Obituary - Dr Leon Kaufman

Dr Leon Kaufman

1927 to 2017

Dr Kaufman was born in Edinburgh to parents of modest means.  He won a full scholarship to George Heriot’s School where he was Dux in chemistry and studied medicine at Edinburgh University, where he excelled in clinical surgery. 

Most of Dr Kaufman’s training in anaesthesia was undertaken at University College Hospital (UCH) and the Hospital for Sick Children. After completing National Service, he gained Fellowship of the Faculty of Anaesthetists (FFARCS) in 1956 and an MD in 1962. He was appointed Consultant to Hampstead General and the Royal Free Hospitals in 1962 and in 1965 began his long association with St Mark’s Hospital. In 1968 he was invited to set up the Academic Department of Anaesthesia at UCH to promote anaesthetic research and teaching. The Unit was funded partly by private donation, but largely by Dr Kaufman himself.

As a registrar, he published a paper on cholinesterase deficiency in childhood and later studied and published seminal work on patients with muscular dystrophy undergoing surgery. He established that morbidity and mortality were related to inadequate respiration and that all respiratory depressants were hazardous in these patients.  This work earned him the Registrar’s Prize of the Anaesthetic Section of the Royal Society of Medicine (RSM), and led to his MD from the University of Edinburgh. It established him as an expert in the field.

Dr Kaufman set up the ‘Primary’ and ‘Final’ FFARCS courses at UCH for trainee anaesthetists, and ran them for over 25 years.  His clinical research in a range of anaesthetic disciplines resulted in publications on phaeochromocytoma, cardiac arrhythmias during dental procedures, anaesthesia for muscular dystrophy, muscle relaxants and clinical problems peculiar to abdominal surgery.  He secured research funding for senior registrars in anaesthetics at St Marks, from which significant work emerged on pain relief following abdominal surgery, the endocrine response to surgery and the physiological response to stress.  He was awarded the Pask Medal in 1990 by the Association of Anaesthetists in recognition of his contribution to anaesthetic literature. He lectured in the UK, Australia, the USA and Hong Kong.

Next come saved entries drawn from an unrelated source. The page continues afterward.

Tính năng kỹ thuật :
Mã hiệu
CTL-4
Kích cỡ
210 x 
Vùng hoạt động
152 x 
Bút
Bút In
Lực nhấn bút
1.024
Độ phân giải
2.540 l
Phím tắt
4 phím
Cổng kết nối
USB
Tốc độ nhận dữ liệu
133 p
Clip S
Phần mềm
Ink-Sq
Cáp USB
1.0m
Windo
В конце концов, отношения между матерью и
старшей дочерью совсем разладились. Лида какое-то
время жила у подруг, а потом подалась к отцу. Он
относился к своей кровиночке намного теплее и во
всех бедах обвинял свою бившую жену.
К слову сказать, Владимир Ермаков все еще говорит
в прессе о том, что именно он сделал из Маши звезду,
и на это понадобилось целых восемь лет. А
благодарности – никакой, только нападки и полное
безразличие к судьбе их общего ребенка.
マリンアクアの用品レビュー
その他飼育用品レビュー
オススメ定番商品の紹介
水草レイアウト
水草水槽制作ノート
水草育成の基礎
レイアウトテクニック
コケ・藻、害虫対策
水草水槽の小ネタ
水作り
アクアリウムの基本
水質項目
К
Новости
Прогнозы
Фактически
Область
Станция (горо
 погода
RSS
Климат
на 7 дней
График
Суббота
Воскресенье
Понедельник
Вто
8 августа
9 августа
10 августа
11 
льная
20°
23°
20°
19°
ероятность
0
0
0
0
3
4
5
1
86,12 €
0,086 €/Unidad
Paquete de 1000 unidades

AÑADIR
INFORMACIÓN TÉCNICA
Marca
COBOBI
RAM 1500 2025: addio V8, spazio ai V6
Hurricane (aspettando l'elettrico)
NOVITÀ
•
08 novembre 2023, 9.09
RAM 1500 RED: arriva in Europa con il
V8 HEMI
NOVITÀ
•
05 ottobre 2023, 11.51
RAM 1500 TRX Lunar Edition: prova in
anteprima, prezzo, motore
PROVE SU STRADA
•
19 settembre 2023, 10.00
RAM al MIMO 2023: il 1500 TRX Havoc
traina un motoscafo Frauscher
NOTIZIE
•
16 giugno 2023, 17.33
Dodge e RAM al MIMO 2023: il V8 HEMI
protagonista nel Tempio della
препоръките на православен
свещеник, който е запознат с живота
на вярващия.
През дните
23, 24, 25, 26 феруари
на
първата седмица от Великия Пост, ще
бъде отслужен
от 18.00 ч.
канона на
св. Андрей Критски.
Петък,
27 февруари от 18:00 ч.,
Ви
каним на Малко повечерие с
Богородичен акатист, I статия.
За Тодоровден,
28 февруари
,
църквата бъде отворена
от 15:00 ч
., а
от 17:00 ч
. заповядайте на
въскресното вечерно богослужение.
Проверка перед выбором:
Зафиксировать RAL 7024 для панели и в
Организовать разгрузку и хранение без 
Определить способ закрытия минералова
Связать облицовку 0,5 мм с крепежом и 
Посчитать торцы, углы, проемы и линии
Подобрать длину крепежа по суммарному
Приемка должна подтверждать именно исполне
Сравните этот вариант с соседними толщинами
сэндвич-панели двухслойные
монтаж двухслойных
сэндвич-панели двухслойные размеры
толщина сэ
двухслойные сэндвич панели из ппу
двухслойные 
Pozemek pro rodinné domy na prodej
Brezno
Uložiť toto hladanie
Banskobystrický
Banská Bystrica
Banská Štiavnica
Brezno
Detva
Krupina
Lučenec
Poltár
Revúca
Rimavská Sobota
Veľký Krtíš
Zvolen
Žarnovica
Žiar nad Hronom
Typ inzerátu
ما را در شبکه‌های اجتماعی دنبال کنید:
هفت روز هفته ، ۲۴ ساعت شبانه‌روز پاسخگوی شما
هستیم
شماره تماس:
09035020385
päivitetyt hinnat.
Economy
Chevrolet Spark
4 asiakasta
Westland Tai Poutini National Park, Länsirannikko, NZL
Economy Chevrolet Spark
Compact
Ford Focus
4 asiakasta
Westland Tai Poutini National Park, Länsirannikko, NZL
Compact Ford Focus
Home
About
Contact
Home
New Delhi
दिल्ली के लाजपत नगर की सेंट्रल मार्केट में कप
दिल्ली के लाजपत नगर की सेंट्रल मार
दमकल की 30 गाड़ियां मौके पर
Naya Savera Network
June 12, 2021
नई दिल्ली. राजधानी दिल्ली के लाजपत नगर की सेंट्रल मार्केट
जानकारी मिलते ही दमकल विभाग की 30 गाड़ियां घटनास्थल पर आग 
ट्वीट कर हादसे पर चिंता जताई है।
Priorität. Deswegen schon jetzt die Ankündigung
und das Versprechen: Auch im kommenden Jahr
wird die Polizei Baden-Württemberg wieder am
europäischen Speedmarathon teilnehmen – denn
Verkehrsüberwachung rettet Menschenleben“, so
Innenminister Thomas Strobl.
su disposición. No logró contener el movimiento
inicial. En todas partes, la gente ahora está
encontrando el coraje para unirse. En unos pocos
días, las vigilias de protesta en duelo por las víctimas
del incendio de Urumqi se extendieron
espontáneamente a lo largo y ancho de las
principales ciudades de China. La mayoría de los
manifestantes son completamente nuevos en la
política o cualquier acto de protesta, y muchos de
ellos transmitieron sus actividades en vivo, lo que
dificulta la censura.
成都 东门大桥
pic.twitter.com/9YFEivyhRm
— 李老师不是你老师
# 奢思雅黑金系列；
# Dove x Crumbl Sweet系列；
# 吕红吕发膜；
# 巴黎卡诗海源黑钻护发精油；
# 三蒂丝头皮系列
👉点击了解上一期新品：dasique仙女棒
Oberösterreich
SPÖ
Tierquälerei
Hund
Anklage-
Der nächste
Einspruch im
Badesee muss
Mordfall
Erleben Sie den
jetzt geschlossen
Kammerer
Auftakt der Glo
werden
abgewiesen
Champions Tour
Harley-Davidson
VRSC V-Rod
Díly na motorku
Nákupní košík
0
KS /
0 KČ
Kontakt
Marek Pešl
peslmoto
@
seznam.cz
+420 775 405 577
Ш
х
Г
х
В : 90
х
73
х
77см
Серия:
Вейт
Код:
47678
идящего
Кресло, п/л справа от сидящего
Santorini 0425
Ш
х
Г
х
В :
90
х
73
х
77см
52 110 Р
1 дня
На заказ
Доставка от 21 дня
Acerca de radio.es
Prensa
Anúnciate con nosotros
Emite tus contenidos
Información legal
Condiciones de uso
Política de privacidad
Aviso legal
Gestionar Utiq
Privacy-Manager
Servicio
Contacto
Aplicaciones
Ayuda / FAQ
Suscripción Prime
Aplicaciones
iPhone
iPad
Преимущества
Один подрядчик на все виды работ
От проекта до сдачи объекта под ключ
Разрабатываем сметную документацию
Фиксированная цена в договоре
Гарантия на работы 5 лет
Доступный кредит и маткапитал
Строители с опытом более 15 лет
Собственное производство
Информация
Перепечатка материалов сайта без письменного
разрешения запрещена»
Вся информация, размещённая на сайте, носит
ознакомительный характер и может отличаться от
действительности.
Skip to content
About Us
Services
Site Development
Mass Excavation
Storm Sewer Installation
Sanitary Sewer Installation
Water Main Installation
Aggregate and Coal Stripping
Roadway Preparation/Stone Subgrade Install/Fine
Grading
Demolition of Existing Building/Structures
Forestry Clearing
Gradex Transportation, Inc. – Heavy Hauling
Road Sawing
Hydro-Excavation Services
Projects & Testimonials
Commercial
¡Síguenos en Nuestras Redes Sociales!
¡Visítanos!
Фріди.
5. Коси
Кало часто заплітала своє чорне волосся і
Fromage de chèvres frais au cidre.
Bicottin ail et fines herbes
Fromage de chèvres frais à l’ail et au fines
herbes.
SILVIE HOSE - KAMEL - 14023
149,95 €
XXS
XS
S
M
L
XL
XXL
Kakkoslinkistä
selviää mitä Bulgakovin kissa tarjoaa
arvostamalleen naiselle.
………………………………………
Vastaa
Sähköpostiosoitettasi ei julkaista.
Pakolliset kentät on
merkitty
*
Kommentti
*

Dr Kaufman examined in the London MB and for the Primary FFARCS in pharmacology. He examined also for Final FFARCS, in medicine for the FDS and in physiology and critical care for the FRCS (Edinburgh).  He served on the Academic Board and Medical School Council of UCH Medical School and on the Council of the Anaesthetic Section of the RSM.  He was an Assessor on the Confidential Enquiry into Perioperative Deaths and Advisor to the Australian Medical Research Council.

In 1982, he established the Anaesthesia Review series of publications, which ran to 16 editions, writing a significant proportion of these himself. The series became mandatory reading for FFARCS candidates and examiners alike. He co-wrote textbooks on Medical Problems and the Anaesthetist (translated into six languages), Dental Anaesthesia, Medicine in the Practice of Anaesthesia and Pharmacology in the Practice of Anaesthesia. 

Dr Kaufman died on 6th March 2017 of complications arising from bronchopneumonia.